2. Keep your illnesses to yourself
HOW CAN THEY SCREW ME? In 2002, the federal Department of Health and Human Services changed privacy rules to make it easier for hundreds of thousands of medical entities to share your medical records between them. This includes health practitioners, insurance companies, pharmaceutical manufacturers, and medical marketing companies. While most records are shared between practitioners and insurance companies for processing payments or for the benefit of the patient’s health, in June the Washington Post reported that the federal government has received nearly 19,500 complaints about alleged medical privacy violations, including reports that personal medical records were not protected. The Bush administration has prosecuted only two complaints, but has not imposed any fines.

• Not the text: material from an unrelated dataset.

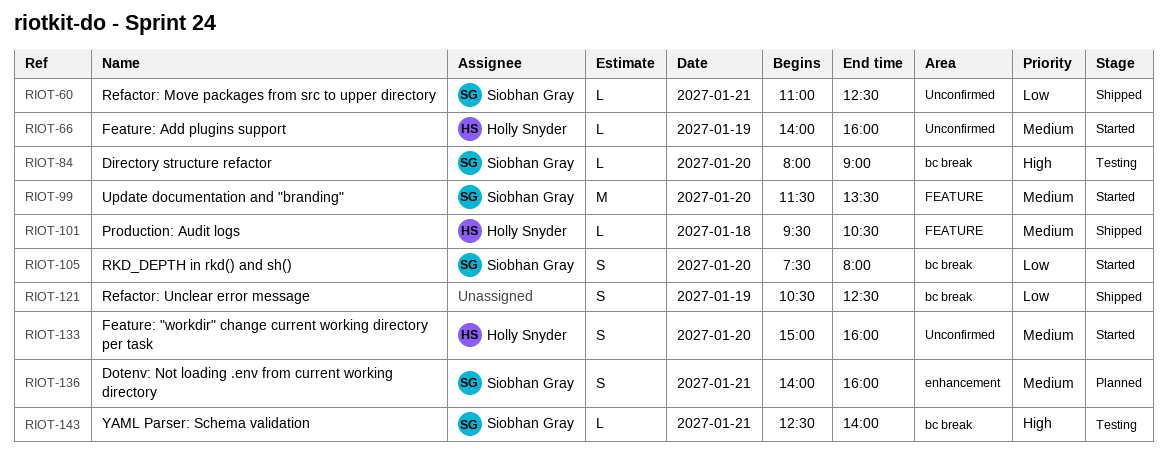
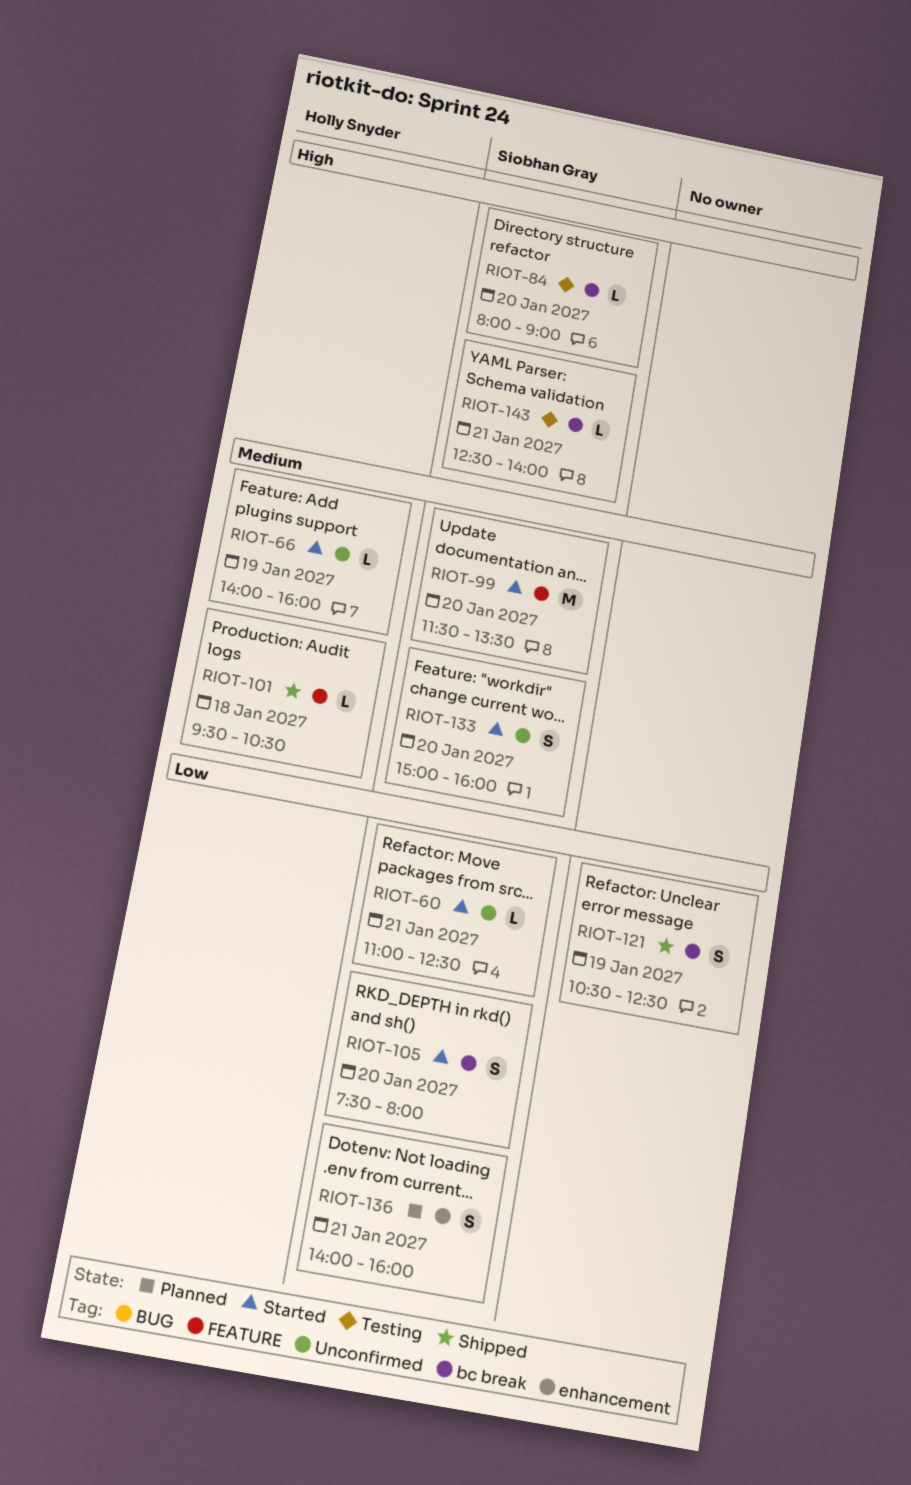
RIOT-60, status: Shipped -> Started
RIOT-133, owner: Holly Snyder -> Siobhan Gray
RIOT-136, priority: Medium -> Low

WHAT CAN I DO? Dr. Deborah Peel, founder of the Texas-based advocacy group Patient Privacy Rights and a plaintiff in a class-action lawsuit to reverse the slackening of medical privacy, says “there’s a great deal of threat to privacy” in healthcare today — anonymous patient records can be sold to pharmaceutical companies for marketing purposes, practitioners are not required to notify patients of privacy breaches involving their records, and patients can’t sue medical companies in federal court if their privacy has been violated. But there is light at the end of the tunnel — you can try to negotiate additional protection with your doctor. Peel recommends forgetting about the “privacy notice” your doctor hands you and instead using her group’s “Statement of My Right to Medical Privacy” which can be downloaded at www.patientprivacyrights.org. If both you and your doctor sign your special agreement, says Paul Feldman, deputy director of the Health Privacy Project in Washington, DC, your doctor is bound by it, at least in state court. If you’re being tested for HIV or another potentially reputation-damaging condition, Feldman says you can patronize an anonymous testing clinic or negotiate special secrecy for just that part of your record — but get it in writing.